E se richiude gli occhi, sente il boato dello stadio?

«Sì, è una cosa bellissima. Anche perché il campo Morosini era stra pieno di persone, anche se era solo una gara femminile. Fu importante, per quegli anni. Ebbe un valore simbolico alto. All’epoca contavano solo i maschi, ma dimostrammo che con i nostri risultati portavamo comunque tanti appassionati».

Riavvolgiamo il nastro dei ricordi. Cosa prova, un’atleta, quando entra in uno stadio pieno e vede i cinque cerchi olimpici?

«L’impatto è forte, ma ci si abitua. Gare come gli Europei, adesso, magari hanno meno importanza perché ci sono altre competizioni di livello come la Diamond League. Noi avevamo quelli, i Mondiali, le Olimpiadi e le Universiadi. Erano poche le occasioni per incontrare i rivali più forti».

E come ci si preparava?

«Oggi gli atleti hanno tutto uno staff che li prepara. Noi eravamo più ruspanti, ci facevamo le ossa da soli. Ma non ci si inventa da soli a livello internazionale, bisogna essere capaci di gestire emozioni e pressioni. Bisogna isolarsi».

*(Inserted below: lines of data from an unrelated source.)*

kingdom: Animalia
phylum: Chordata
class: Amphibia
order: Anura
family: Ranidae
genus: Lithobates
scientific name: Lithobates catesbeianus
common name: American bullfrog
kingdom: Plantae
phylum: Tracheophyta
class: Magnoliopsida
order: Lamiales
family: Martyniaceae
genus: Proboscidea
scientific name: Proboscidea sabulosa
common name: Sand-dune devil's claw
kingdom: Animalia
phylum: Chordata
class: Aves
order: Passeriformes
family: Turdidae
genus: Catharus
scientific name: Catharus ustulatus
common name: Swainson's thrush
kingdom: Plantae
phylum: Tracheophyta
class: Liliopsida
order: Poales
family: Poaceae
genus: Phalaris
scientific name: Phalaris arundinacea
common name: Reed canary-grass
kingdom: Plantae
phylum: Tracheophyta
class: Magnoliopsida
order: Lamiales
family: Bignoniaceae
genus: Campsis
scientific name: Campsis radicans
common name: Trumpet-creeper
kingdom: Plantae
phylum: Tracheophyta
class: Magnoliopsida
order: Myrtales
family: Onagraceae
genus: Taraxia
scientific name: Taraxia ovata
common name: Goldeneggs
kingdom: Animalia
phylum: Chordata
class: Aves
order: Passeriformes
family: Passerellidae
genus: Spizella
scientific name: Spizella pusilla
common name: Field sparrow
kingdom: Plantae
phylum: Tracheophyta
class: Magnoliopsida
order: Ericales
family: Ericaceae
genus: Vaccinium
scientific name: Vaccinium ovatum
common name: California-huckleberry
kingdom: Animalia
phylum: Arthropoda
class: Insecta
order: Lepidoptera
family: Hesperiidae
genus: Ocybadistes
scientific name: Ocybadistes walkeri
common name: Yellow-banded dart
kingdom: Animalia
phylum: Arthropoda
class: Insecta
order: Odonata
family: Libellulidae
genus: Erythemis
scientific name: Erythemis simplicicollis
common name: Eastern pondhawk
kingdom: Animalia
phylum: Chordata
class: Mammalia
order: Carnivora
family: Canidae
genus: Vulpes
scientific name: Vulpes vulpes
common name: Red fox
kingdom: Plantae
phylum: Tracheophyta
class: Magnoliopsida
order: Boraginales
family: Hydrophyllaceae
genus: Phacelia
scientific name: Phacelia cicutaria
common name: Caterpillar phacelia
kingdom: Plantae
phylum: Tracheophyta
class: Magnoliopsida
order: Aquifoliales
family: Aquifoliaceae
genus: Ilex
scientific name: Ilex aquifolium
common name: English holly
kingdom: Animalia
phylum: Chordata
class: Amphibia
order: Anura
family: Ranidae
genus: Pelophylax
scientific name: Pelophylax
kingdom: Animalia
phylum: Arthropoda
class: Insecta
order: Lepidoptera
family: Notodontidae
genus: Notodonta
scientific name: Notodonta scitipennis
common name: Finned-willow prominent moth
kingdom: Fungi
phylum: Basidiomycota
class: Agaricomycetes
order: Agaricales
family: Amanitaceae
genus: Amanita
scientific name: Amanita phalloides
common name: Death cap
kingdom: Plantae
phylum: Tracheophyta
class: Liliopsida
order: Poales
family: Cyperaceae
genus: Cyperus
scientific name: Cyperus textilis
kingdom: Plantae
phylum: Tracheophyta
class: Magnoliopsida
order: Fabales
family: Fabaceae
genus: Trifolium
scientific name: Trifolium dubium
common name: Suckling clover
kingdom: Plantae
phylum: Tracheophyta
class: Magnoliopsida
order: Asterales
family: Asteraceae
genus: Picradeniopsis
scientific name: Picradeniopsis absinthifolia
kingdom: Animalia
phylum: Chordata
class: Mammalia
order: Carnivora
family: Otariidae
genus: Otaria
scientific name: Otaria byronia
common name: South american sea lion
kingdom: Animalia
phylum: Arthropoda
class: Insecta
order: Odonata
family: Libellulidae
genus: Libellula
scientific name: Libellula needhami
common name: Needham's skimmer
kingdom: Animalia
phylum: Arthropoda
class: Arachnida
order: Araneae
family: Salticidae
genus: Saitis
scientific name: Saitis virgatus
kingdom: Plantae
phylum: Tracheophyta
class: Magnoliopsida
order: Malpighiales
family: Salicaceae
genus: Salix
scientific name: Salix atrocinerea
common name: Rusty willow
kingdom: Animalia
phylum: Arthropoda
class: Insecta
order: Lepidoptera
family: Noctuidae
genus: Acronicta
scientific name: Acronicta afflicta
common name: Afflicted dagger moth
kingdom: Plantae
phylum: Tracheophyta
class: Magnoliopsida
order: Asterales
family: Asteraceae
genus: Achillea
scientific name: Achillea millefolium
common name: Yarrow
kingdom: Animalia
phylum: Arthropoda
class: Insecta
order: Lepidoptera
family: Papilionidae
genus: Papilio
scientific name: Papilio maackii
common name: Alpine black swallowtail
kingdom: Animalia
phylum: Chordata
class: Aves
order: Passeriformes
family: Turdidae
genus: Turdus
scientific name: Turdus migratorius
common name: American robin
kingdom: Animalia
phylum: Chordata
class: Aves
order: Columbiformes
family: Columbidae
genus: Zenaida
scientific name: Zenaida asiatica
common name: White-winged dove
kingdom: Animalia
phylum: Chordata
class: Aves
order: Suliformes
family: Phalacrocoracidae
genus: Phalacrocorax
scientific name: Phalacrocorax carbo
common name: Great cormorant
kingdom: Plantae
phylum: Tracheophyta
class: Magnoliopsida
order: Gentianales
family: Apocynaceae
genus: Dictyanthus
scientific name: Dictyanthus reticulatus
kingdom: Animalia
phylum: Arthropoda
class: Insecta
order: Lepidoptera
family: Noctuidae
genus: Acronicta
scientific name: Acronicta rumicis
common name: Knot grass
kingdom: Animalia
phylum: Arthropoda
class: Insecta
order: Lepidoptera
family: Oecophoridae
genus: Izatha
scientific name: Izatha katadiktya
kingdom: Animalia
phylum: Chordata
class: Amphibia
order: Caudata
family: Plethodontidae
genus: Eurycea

Dopodomani si parte, l’atletica sarà però più avanti: che aspettarsi dall’Italia?

«Non ho il polso, ma sono tutti fiduciosi. Di sicuro avremo delle conferme. Tamberi ad ora non sembra aver nessuno in grado di impensierirlo, Fabbri nel peso mi auguro arrivi al top come già fatto a Londra nell’ultima uscita di Diamond League. Tra le donne la certezza è la Palmisano e la marcia ci ha sempre abituato bene».

E Jacobs?

«Ha dimostrato di essersi ripreso. Sarà più difficile che a Tokyo, ci sono tanti atleti bravi. Ma mi auguro che riesca a riconfermarsi. E poi vediamo se qualche giovane si esalta: da Simonelli a Furlani e Iapichino, ce ne sono tanti in grado di fare buone cose».